→ **Required action**
Exact transcription, pictures omitted: begin at the top line of the records below and end with the line bearing "laptop: none [684,367,810,472]".

→ **Home interior image sequences**
━━━━━━━━━━━━━━━━━━━━
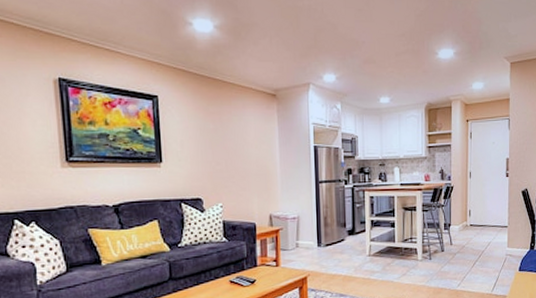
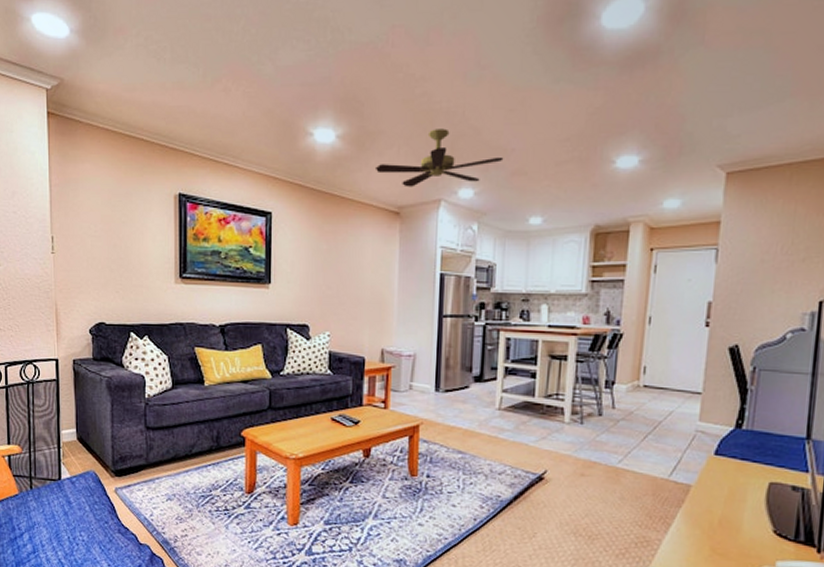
ceiling fan: none [251,23,357,73] -> present [374,128,504,187]

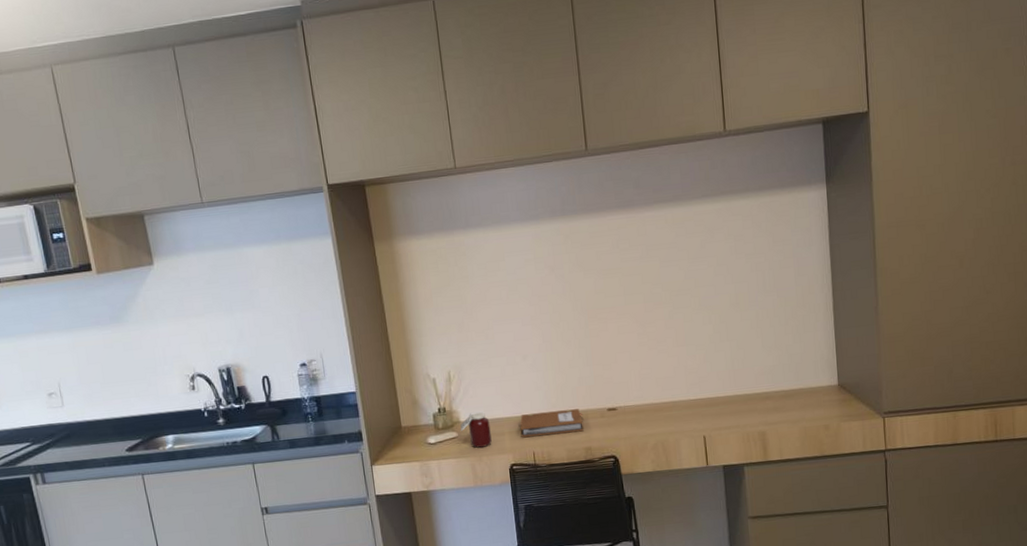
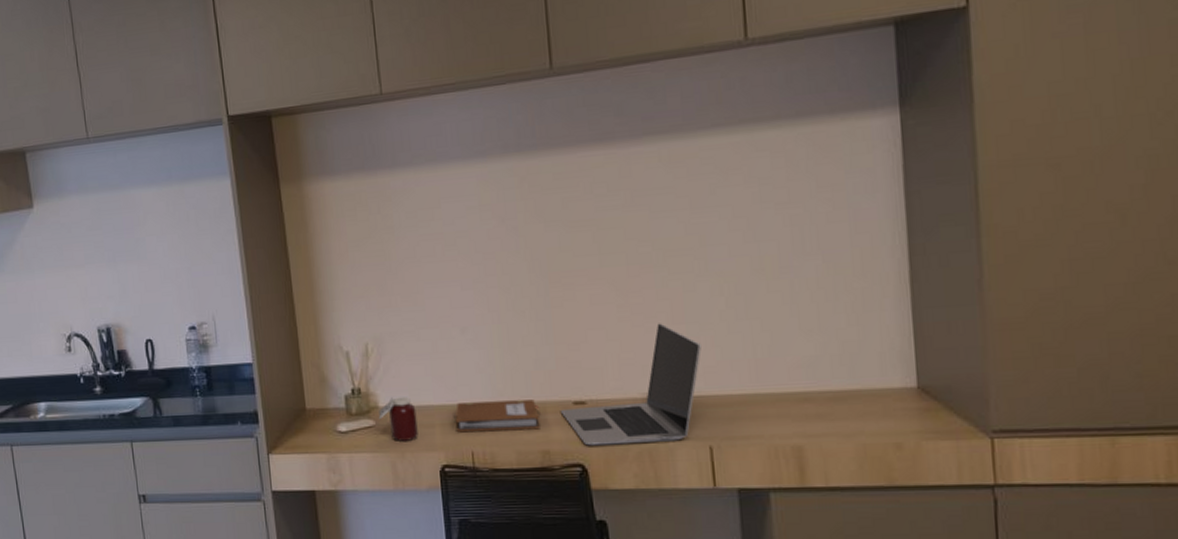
laptop: none [598,346,697,442] -> present [560,323,702,446]

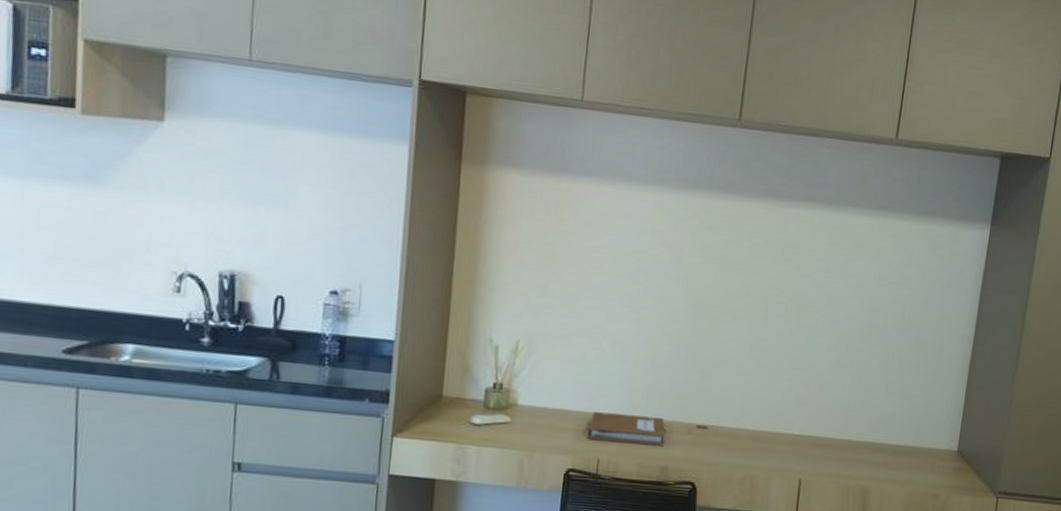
jar: present [378,397,418,441] -> none [514,397,554,442]
laptop: present [560,323,702,446] -> none [684,367,810,472]

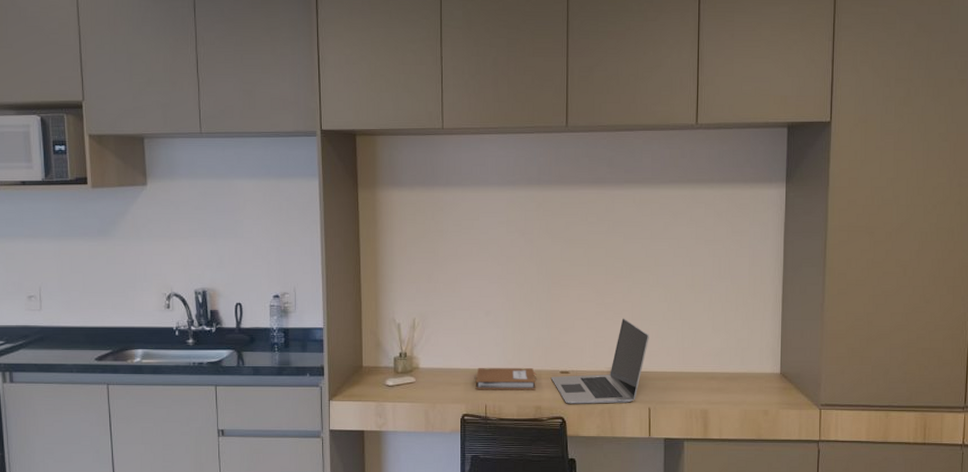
laptop: none [684,367,810,472] -> present [550,318,649,404]

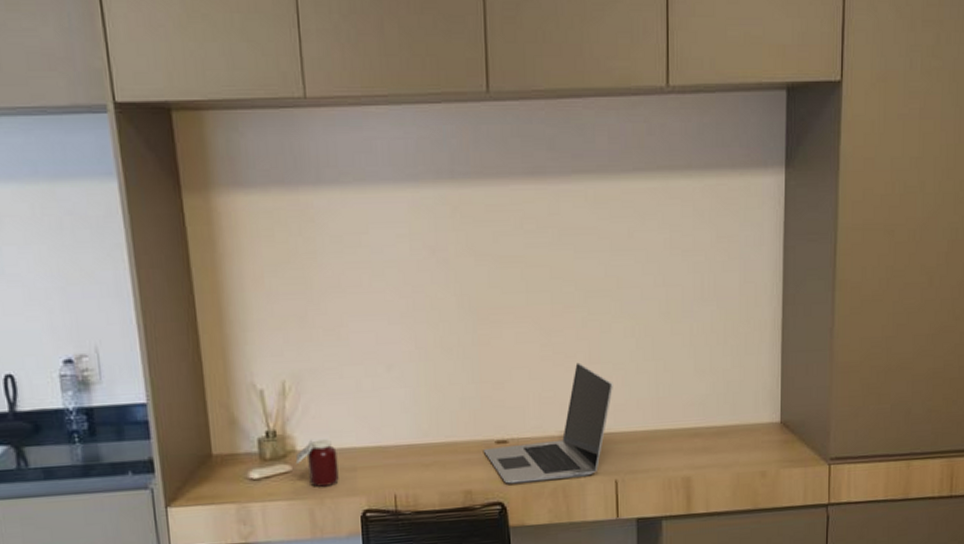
jar: none [418,361,447,395] -> present [295,439,339,487]
notebook: present [475,368,536,390] -> none [378,439,463,474]

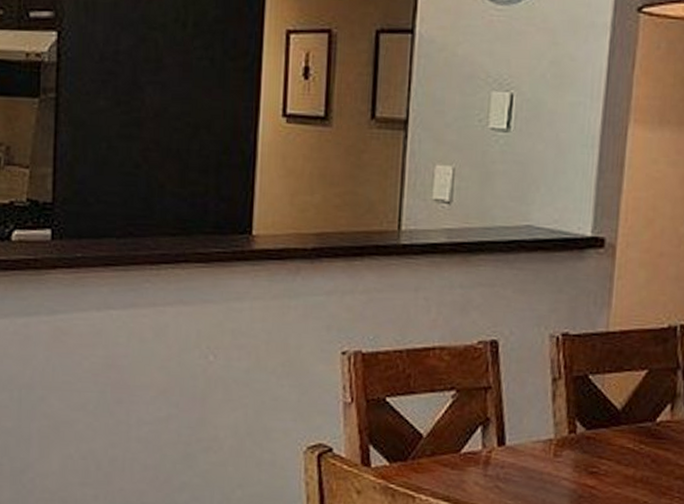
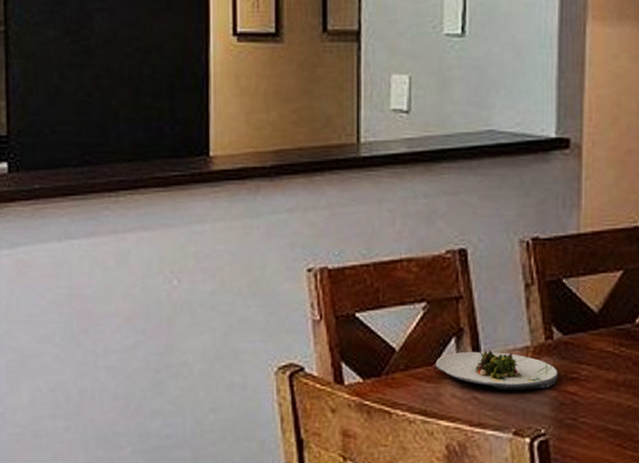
salad plate: none [460,440,580,481] -> present [435,350,559,390]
━━━━━━━━━━━━━━━━━━━━
→ **Answer space**
ceiling fan: none [251,23,357,73] -> present [374,128,504,187]

laptop: none [598,346,697,442] -> present [560,323,702,446]

jar: present [378,397,418,441] -> none [514,397,554,442]
laptop: present [560,323,702,446] -> none [684,367,810,472]

laptop: none [684,367,810,472] -> present [550,318,649,404]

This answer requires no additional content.